Traffic Control Devices

Traffic control devices are essential tools used to manage the flow of vehicles on public roads. They help to keep traffic moving smoothly, and prevent accidents that could lead to loss of life or property. Traffic control devices in Austin Texas come in many shapes and sizes, with a wide variety of functions. Some of the most common are barriers and lane closures. These can be placed to mark the start or end of a work zone, or to act as a barrier that stops cars from accessing a highway or vice versa. Barriers can also be placed to block off water spots on the road that may cause damage or impede the flow of traffic.

The most important function of any traffic control device is to protect people. Without them, the roads would be a dangerous place to be. They provide a safe environment for both motorists and workers on the road. The Traffic Control Devices are available in different colors, shapes and sizes, depending on their purpose. Some are very visible to drivers with bright lights and reflective materials. Others are more discreet, and only noticeable when a driver approaches them.

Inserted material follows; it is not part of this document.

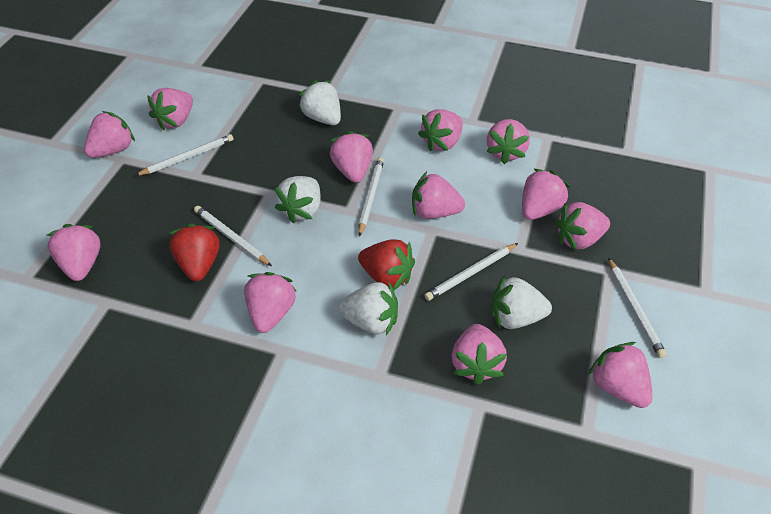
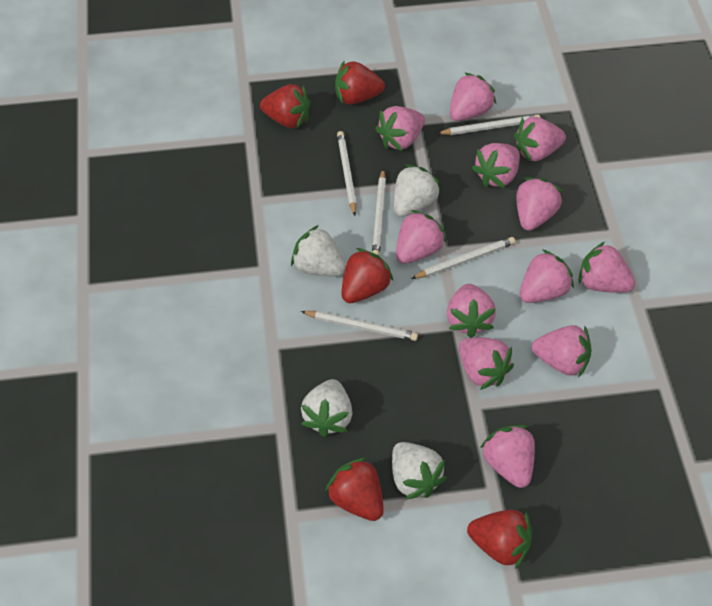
red strawberry: 2 -> 5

A Traffic Signal is a device that assigns right of way to approaching vehicles at intersection or midblock locations. It can be a red or green octagon with the letters, S-T-O-P, or it can be a yellow triangle with the words STOP. These are the most commonly seen Traffic Control Devices. The Texas Manual of Uniform Traffic Control Devices specifies how these should be displayed, including when a two-way stop is required.

Signal timing is controlled by a traffic controller unit, which selects and times the signal lamp display sequences. The traffic controller is a complex electrical apparatus with several circuits that perform a variety of functions.

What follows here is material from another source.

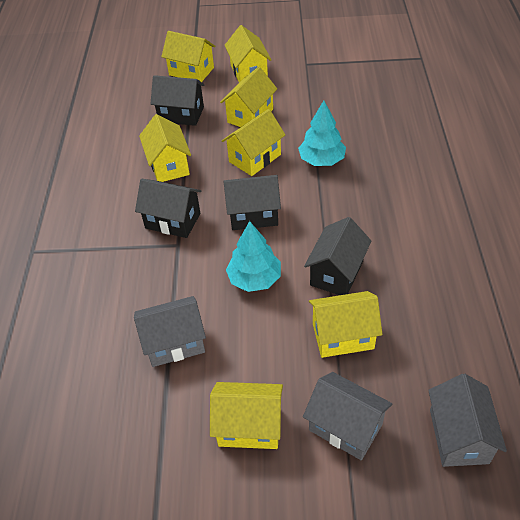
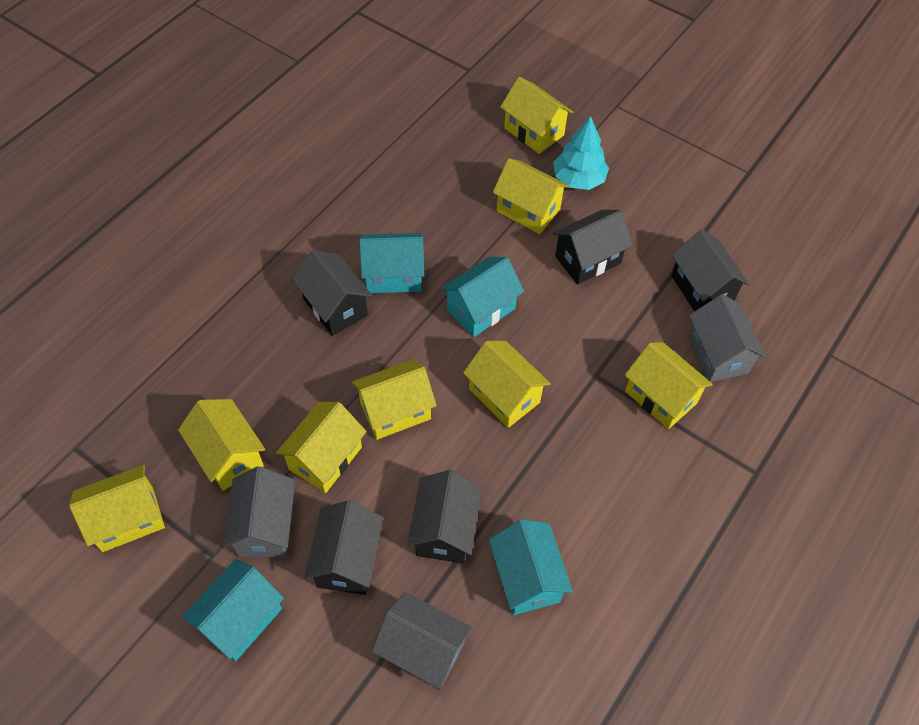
black house: 4 -> 5
turquoise house: 0 -> 4
turquoise tree: 2 -> 1
yellow house: 7 -> 8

Early controller units were electromechanical, with a solenoid-driven camshaft for lamp switching and vacuum tube circuitry for timing functions. The traffic engineer adjusted interval and phase timing with knobs on the control panel. These analog units generated considerable heat, requiring forced-air circulation and filtering in the controller cabinet to avoid overheating.

Newer traffic signal systems have replaced these older units with more efficient, computer-based control logic. They still use the same physical components, but have replaced the vacuum tubes with digital microprocessors that communicate with a central traffic control unit via either a serial or Ethernet port. The traffic control center then adjusts the signal timing to synchronize it with other signals in the system.

In most cases, traffic signal controllers can be operated in isolation or coordinated mode. In isolated mode, the signal operates independently from other traffic signals. Coordinated control requires synchronizing the signal’s operating cycle with those of adjacent signals to ensure that all approach phases are served at the same time.

A traffic signal coordinator uses a third-party time source such as a radio receiver, cell phone time monitor or Internet connection to periodically update the signal’s clock and to select the appropriate operating cycle for each phase. Even traffic signals under the command of different central computers can be coordinated as long as all controllers have their clocks set to a standard reference.